You are probably experiencing a tendon injury or disorder due of a chronic overused, incorrect repetitive movementor following recent trauma.
A tendon is a cord, a regular connective tissue made of collagen that connects bone and muscle. It transmits and modulates forces during locomotion providing also stability in the joint it mobilizes.
As muscles are present everywhere in our body, it’s easy to understand that this problem can occur anywhere. However, some areas are more solicited, it commonly appears around the ankle (Achilles tendinitis), the knee (patellar tendon), the wrist, the elbow (tennis or golf elbow) or shoulder (rotator cuff tendinitis, biceps tendinitis…).
We don’t yet know anything about tendinopathy, but there are fundamental facts that both doctors and patients need to know.
The pain can slow down but it is still painful to return to action because rest does not enable the tendon to improve its resistance to physical pressure.
There are certain inflammatory molecules involved, so anti-inflammatory drugs can play a part often but can also be dangerous.
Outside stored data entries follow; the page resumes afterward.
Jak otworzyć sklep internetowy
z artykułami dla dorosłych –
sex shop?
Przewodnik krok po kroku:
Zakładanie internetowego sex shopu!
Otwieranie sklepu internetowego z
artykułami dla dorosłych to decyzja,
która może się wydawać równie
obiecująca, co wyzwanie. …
The primary cause is tendon overuse or actually repetitive exercise. This involves certain behaviors that allow the tendon to conserve energy (walking, biking, jumping) and which cause tension on the tendon. There are other predisposing factors, such as biomechanical (muscular ability, etc.) or systemic factors (age, menopause, hypercholesterolemia, etc.). During very slight changes in the habits, predisposed people will experience tendon pain.
Tendons need to be slowly placed back under stress to build a greater tolerance to the stresses that the person needs to experience in their daily lives. Tendinopathy does not progress in most cases without this vital mechanical control stimulus.
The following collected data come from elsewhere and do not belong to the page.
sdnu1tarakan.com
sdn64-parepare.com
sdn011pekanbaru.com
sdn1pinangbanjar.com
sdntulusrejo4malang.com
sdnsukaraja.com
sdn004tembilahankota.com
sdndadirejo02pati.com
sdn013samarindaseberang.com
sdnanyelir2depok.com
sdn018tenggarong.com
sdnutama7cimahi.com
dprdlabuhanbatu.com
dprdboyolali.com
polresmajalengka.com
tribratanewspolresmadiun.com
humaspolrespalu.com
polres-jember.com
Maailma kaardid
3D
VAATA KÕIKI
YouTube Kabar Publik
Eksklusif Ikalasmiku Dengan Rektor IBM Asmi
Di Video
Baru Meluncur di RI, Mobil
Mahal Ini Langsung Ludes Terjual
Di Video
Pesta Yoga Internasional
The constraints of energy storage and compression are always to be reduced (at least temporarily).
Even if you’ve been told you’ve got “serious tissue disease” in the imaging, or even a tear, it doesn’t mean you won’t get any better or your prognosis will get worse. Furthermore, we know that the dysfunctional tissue does not in the majority of situation0s improve except with the best efforts and the most advanced therapies (exercises, infiltrations, etc.). Consequently, the bulk of procedures are intended to promote pain and function rather than to improve the appearance and recovery of the tissue.
Such drills can never be replaced by massages, ultrasounds, penetration, shock waves. Only exercises will rehabilitate the tendon slowly to sustain the workload. Frequent infiltration needs to be avoided because then the effect is worse.
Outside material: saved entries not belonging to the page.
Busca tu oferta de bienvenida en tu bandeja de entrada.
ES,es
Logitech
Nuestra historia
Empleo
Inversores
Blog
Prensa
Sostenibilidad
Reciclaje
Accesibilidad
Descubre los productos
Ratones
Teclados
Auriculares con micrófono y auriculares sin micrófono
They’re focused on every patient’s painful and practical presentation. In order to reach the goals of restoring the function of the patient, your therapist must offer treatment that increases stress gradually, while respecting painful responses.
You need to be vigilant, ensure the exercise is performed correctly and your improvement is satisfactory, and above all seek to avoid the normal temptation to resort to shortcuts such as infiltration and surgery. There aren’t so much shortcuts.
Osteopathy makes it possible to act effectively in the prevention, treatment and recovery of tendonitis. Sporty or not, everyone is concerned!
The treatment consists first of all in identifying and stopping the movement that is causing the pain. In the same time, it allows you to rebalance muscle chains, identify and treat joints under stress and other impacted structures!